Vous vous être aussi lancés dans la course aux accréditations…

Dans un univers compétitif, il est essentiel de signaler sa qualité. Les accréditations sont un moyen de montrer notre valeur et d’attirer les meilleurs étudiants internationaux notamment. C’est pourquoi depuis trois ou quatre ans, TSM s’est lancé dans des démarches d’accréditation. Nous travaillons notamment avec l’EFMD sur ce sujet.

Les accréditations sont un moyen de montrer notre valeur et d’attirer les meilleurs étudiants internationaux.

Mais attention, on n’existe pas pour avoir des accréditations, on les utilise pour témoigner de la qualité de ce que nous faisons. Nous nous positionnons en tant qu’institution européenne, aussi, l’accréditation EPAS – qui devient EFMD accredited – est importante. Nous avons déjà obtenu cette accréditation pour nos programmes doctoraux il y a trois mois et pour cinq ans. Et nous sommes prêts à passer l’audit d’accréditation pour notre enseignement à distance. Il se tiendra en janvier prochain.

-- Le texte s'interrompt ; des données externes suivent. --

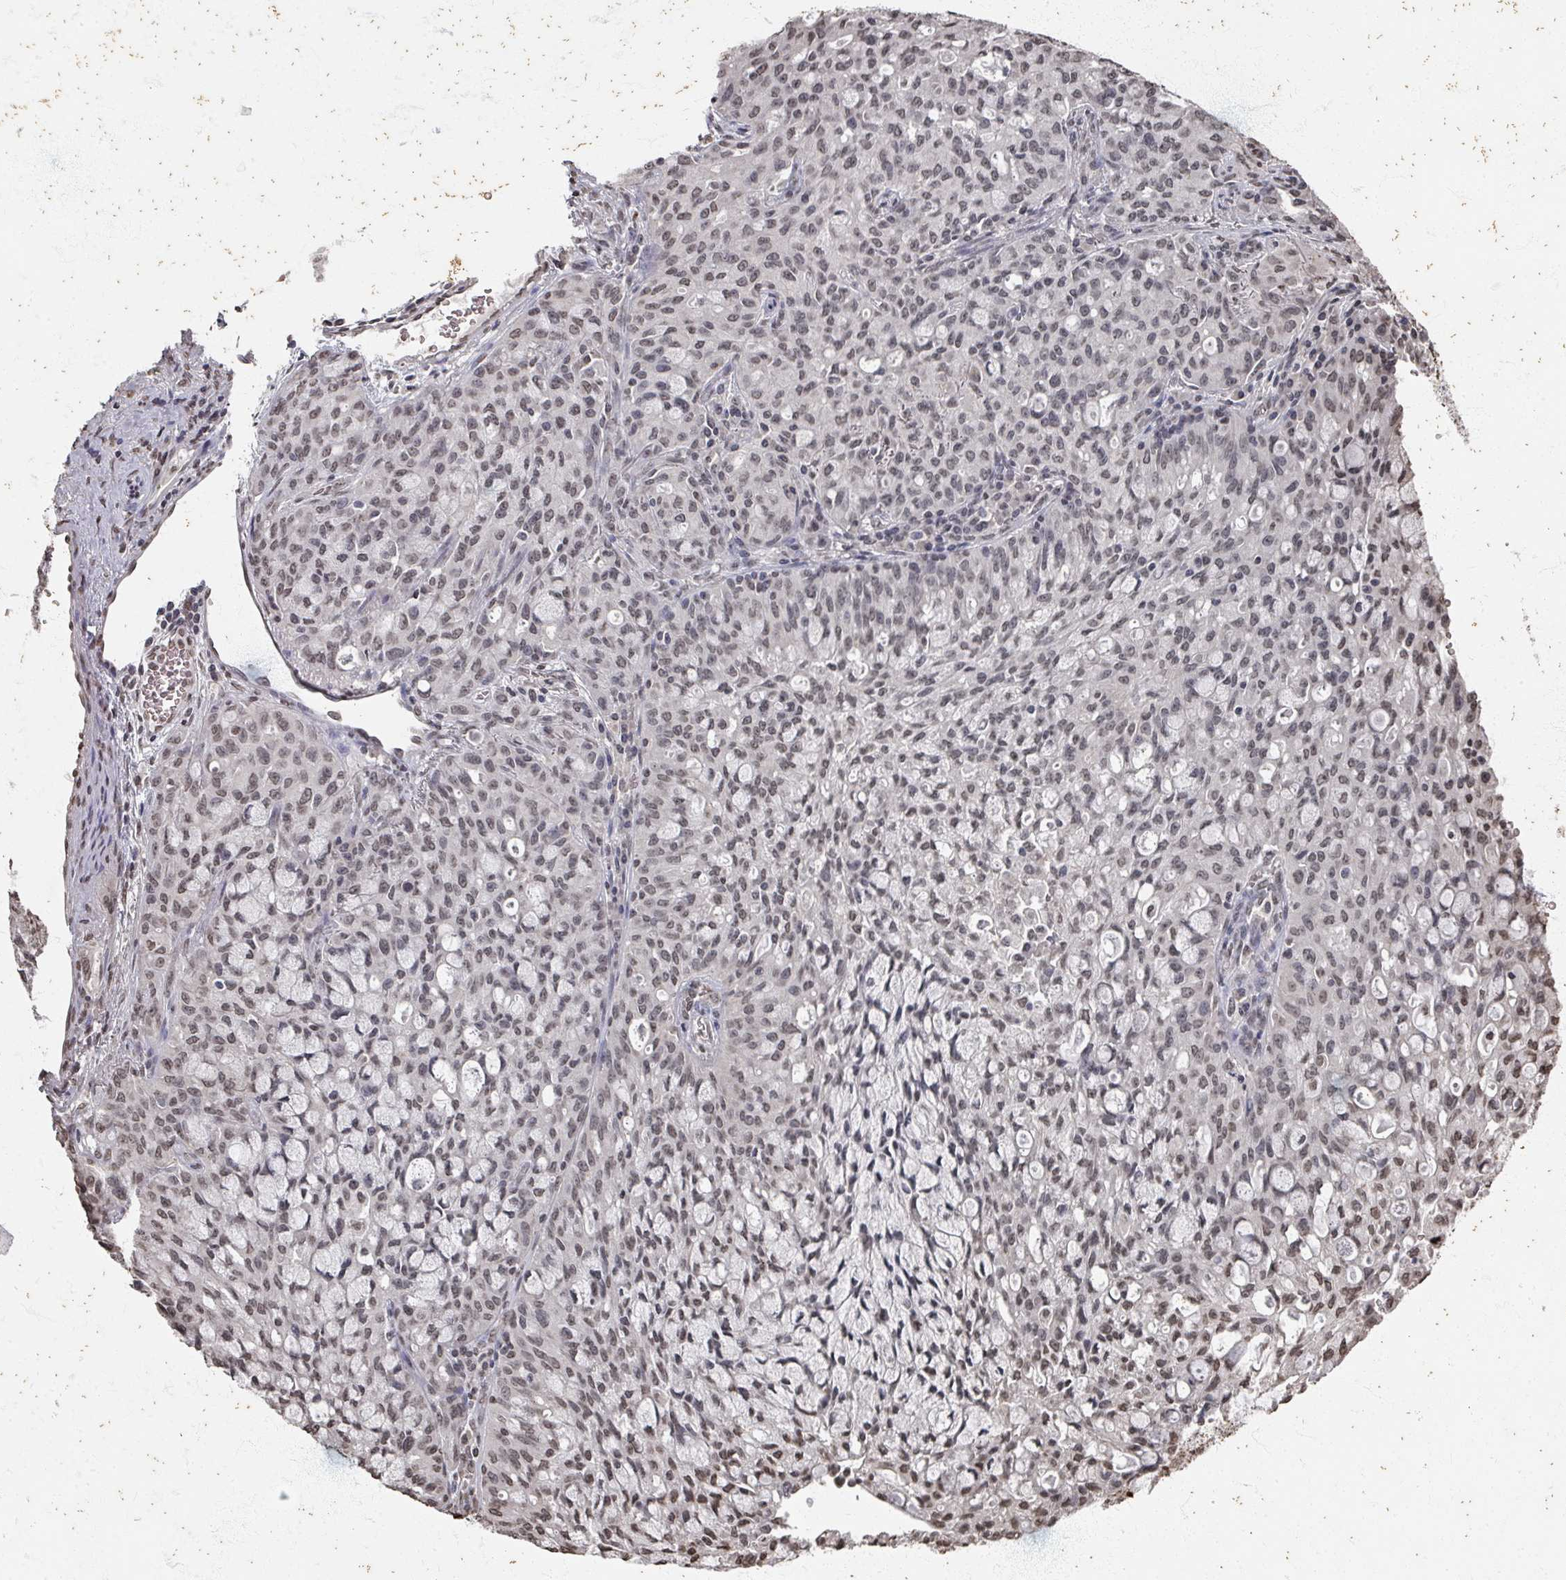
{"staining": {"intensity": "moderate", "quantity": ">75%", "location": "nuclear"}, "tissue": "lung cancer", "cell_type": "Tumor cells", "image_type": "cancer", "snomed": [{"axis": "morphology", "description": "Adenocarcinoma, NOS"}, {"axis": "topography", "description": "Lung"}], "caption": "Immunohistochemistry of lung cancer (adenocarcinoma) reveals medium levels of moderate nuclear staining in about >75% of tumor cells. (brown staining indicates protein expression, while blue staining denotes nuclei).", "gene": "DCUN1D5", "patient": {"sex": "female", "age": 44}}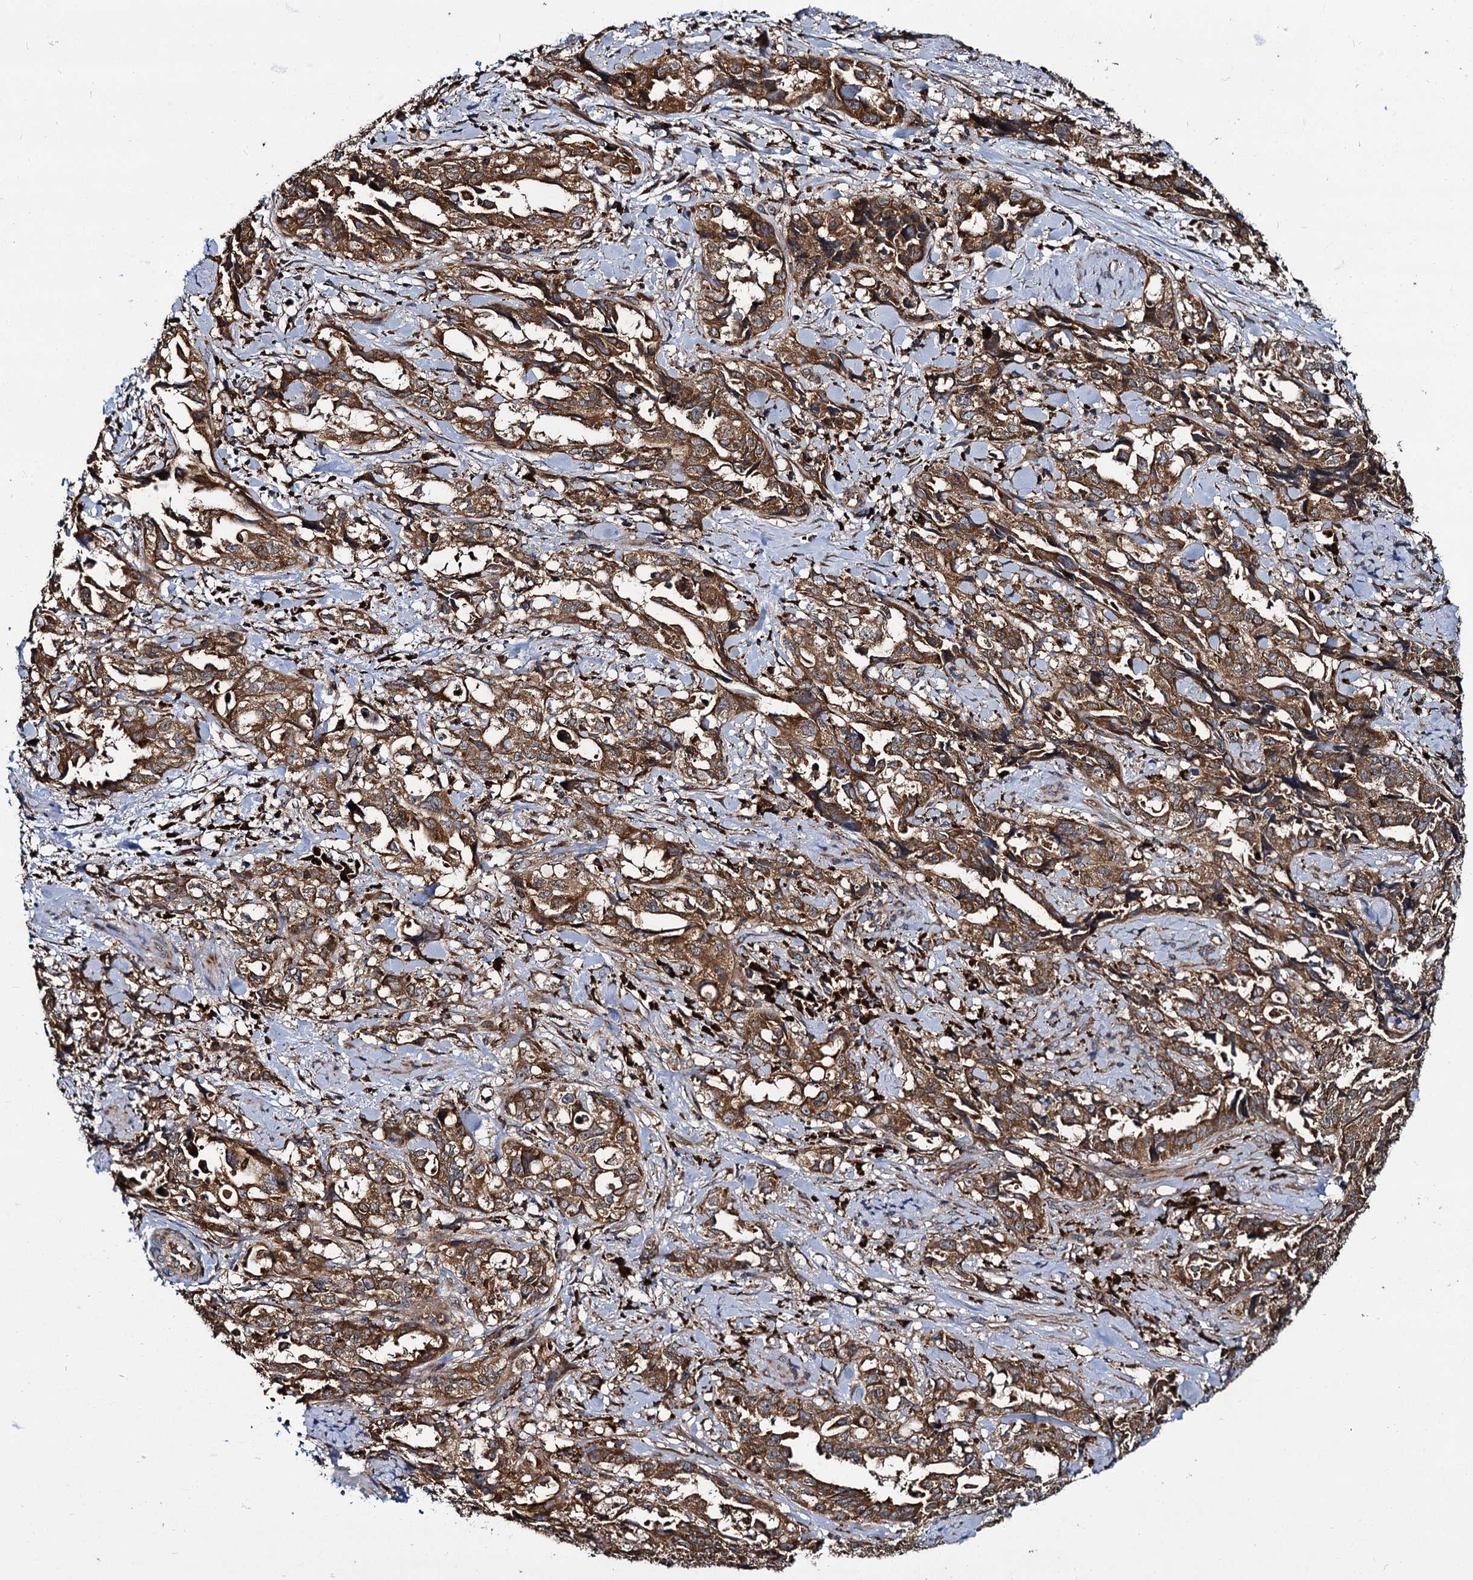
{"staining": {"intensity": "moderate", "quantity": ">75%", "location": "cytoplasmic/membranous"}, "tissue": "endometrial cancer", "cell_type": "Tumor cells", "image_type": "cancer", "snomed": [{"axis": "morphology", "description": "Adenocarcinoma, NOS"}, {"axis": "topography", "description": "Endometrium"}], "caption": "Adenocarcinoma (endometrial) stained with a protein marker shows moderate staining in tumor cells.", "gene": "UFM1", "patient": {"sex": "female", "age": 65}}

Enfin, pour aller plus loin dans cette démarche, nous allons collectivement décider en cette rentrée de nous lancer ou non sur l’accréditation EQUIS.

Vous avez aussi à cœur d’être excellent en recherche. Quelles sont vos thématiques de prédilection ?

La recherche au meilleur niveau est disciplinaire, il ne faut pas se leurrer. Aussi, en gestion, il existe cinq grandes disciplines, la finance, le marketing, les RH, la stratégie et la comptabilité. Les revues scientifiques sont positionnées par discipline. Or, pour être performant en matière de recherche, il faut se conformer aux revues scientifiques.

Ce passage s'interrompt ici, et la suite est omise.